#### Information given
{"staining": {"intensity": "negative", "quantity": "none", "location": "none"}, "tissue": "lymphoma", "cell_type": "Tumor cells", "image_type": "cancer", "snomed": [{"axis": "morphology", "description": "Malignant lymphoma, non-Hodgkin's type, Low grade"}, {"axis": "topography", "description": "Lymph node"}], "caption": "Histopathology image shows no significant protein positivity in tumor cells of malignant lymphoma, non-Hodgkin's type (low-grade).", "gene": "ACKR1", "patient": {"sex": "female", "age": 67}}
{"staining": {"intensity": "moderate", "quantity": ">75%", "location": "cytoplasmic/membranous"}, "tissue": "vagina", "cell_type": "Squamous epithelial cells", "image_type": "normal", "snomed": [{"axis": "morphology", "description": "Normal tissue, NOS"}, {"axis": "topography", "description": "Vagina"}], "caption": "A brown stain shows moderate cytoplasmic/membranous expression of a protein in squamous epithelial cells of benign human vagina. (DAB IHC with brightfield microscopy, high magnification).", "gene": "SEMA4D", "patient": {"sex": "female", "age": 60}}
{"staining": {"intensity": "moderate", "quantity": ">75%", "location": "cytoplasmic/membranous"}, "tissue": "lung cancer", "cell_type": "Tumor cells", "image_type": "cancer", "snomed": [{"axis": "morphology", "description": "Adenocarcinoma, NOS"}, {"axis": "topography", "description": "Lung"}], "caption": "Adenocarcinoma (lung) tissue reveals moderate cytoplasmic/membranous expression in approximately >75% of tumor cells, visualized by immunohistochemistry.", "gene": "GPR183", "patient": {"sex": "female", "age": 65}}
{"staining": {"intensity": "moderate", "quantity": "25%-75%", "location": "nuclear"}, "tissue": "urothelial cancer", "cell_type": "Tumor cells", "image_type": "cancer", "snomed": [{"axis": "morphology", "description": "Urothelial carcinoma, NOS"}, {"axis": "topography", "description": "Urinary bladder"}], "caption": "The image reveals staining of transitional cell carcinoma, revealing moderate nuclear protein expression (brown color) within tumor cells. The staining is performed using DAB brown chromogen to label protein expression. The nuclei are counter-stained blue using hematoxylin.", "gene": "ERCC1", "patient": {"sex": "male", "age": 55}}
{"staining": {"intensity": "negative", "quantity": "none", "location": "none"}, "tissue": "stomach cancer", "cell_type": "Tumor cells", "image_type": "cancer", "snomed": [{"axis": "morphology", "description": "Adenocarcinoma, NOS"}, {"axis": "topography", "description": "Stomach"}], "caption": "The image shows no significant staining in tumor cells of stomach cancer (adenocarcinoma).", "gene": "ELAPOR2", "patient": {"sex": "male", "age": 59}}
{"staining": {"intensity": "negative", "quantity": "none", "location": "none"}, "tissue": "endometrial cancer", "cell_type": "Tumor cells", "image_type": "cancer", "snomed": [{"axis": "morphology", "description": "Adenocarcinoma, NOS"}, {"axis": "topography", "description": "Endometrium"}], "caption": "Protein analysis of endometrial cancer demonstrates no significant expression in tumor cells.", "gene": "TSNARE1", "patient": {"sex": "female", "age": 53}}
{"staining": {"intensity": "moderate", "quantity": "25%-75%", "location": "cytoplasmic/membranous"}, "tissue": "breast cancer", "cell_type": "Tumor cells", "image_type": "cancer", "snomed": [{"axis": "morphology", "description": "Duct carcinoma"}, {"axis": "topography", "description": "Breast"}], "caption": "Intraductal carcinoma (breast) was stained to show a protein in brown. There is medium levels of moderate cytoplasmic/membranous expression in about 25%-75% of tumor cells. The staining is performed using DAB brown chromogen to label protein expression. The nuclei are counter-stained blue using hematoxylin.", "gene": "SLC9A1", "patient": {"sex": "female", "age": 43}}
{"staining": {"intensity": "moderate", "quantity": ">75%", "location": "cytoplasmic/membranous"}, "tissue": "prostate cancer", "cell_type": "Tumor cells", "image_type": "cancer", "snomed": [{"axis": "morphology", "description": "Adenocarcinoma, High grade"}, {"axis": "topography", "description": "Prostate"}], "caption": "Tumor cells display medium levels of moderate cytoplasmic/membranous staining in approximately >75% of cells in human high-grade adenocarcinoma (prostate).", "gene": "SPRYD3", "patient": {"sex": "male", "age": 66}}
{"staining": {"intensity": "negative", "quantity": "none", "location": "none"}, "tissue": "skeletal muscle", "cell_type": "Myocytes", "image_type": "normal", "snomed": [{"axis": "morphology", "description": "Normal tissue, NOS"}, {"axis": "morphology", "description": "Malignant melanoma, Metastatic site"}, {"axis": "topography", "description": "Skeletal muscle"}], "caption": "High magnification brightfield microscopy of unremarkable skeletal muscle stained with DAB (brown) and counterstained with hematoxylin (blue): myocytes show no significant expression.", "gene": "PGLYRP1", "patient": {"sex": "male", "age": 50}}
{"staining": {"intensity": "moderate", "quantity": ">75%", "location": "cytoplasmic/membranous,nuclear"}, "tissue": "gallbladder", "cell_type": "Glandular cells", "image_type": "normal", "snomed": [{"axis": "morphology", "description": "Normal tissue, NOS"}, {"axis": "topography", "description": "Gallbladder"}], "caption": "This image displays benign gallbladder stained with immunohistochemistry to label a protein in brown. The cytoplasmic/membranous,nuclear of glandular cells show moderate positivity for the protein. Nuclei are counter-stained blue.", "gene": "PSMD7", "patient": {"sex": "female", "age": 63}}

#### The problem
Print, without any change, the line containing "magnification brightfield microscopy" and each line after it to the end of the material.

#### Exercise response
{"staining": {"intensity": "negative", "quantity": "none", "location": "none"}, "tissue": "skeletal muscle", "cell_type": "Myocytes", "image_type": "normal", "snomed": [{"axis": "morphology", "description": "Normal tissue, NOS"}, {"axis": "morphology", "description": "Malignant melanoma, Metastatic site"}, {"axis": "topography", "description": "Skeletal muscle"}], "caption": "High magnification brightfield microscopy of unremarkable skeletal muscle stained with DAB (brown) and counterstained with hematoxylin (blue): myocytes show no significant expression.", "gene": "PGLYRP1", "patient": {"sex": "male", "age": 50}}
{"staining": {"intensity": "moderate", "quantity": ">75%", "location": "cytoplasmic/membranous,nuclear"}, "tissue": "gallbladder", "cell_type": "Glandular cells", "image_type": "normal", "snomed": [{"axis": "morphology", "description": "Normal tissue, NOS"}, {"axis": "topography", "description": "Gallbladder"}], "caption": "This image displays benign gallbladder stained with immunohistochemistry to label a protein in brown. The cytoplasmic/membranous,nuclear of glandular cells show moderate positivity for the protein. Nuclei are counter-stained blue.", "gene": "PSMD7", "patient": {"sex": "female", "age": 63}}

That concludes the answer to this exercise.